If the Sabres had advanced, they would’ve faced the Edmonton Oilers, a team, on paper at least, they appeared more than capable of defeating.
Instead, the Hurricanes won a seven-game series over the Oilers to capture their first Stanley Cup.
Dumont felt cheated – “By the game, by the hockey gods,” he said – that night as he processed the injuries the Sabres endured and the bitter loss.
“I remember everybody looking at each other in the room, it was the feeling we came so close,” he said. “Now we know. If it happens again, we know what we’re going to have to do. But there was no regrets.”
Dumont never received another chance in Buffalo because the Sabres walked away from his arbitration award that summer. He signed with the Nashville Predators.
During the Sabres’ recent playoff run, when broadcasters mentioned a potential rematch with the Hurricanes in the conference final or their 2006 Cup win, Dumont said he groaned.

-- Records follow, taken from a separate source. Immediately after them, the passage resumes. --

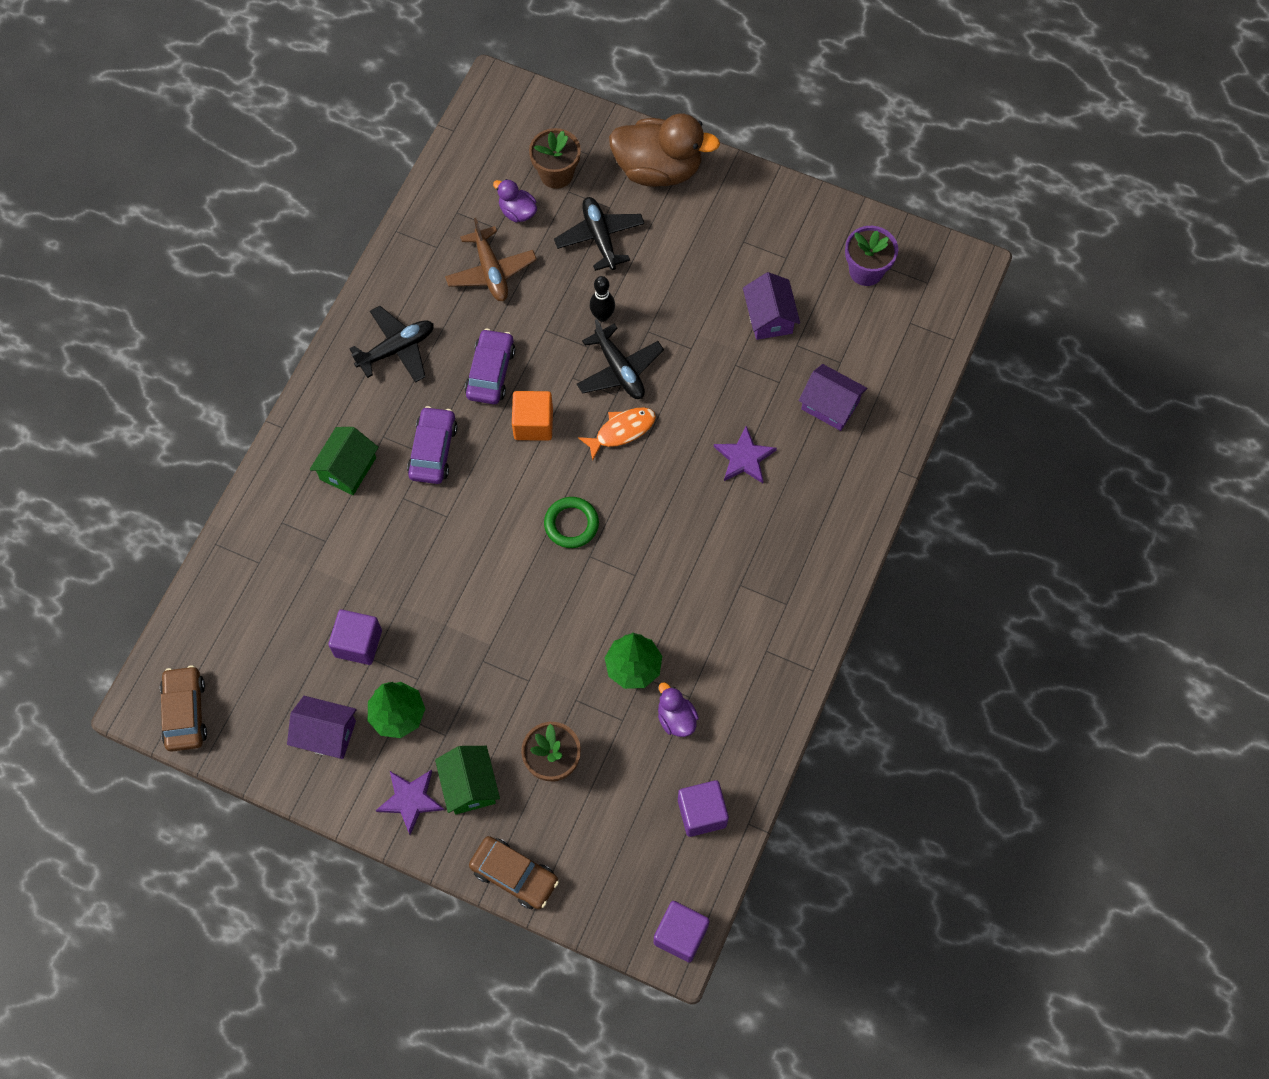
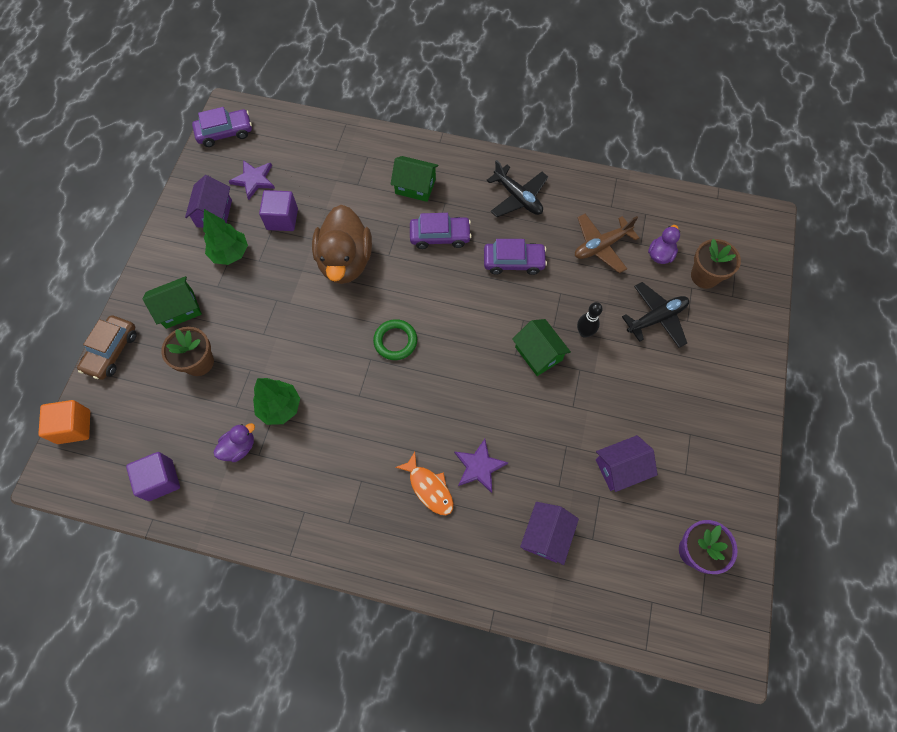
camera: 80 degrees right, 0 degrees up
brown car [160,665,207,752] -> purple car [192,107,252,147]
purple star [376,770,444,835] -> purple star moved to [229,160,275,200]
orange cube [512,391,553,441] -> orange cube moved to [38,400,90,444]
black plane [577,319,664,399] -> green house [512,319,571,376]
orange fish [578,407,656,461] -> orange fish moved to [395,452,454,515]
brown duck [609,114,720,187] -> brown duck moved to [312,205,372,284]
purple cube [653,901,710,963] -> none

“It’s like a little pinch, right?” he said. “… That could’ve been the year for us.”
Meanwhile, McKee inked a big contract with the St. Louis Blues as a free agent that offseason.
He said missing Game 7 “will always wear at me, dig at me when it’s brought up or I think about it.”
“It’s a hard one because I believed in my heart we were winning,” he said. “Even with all the injuries we had, the room felt we were winning. But the sport has a funny way of picking or choosing bad bounces or injuries here or there. It’s an unfortunate one, but it’s really one that will stick with me forever.”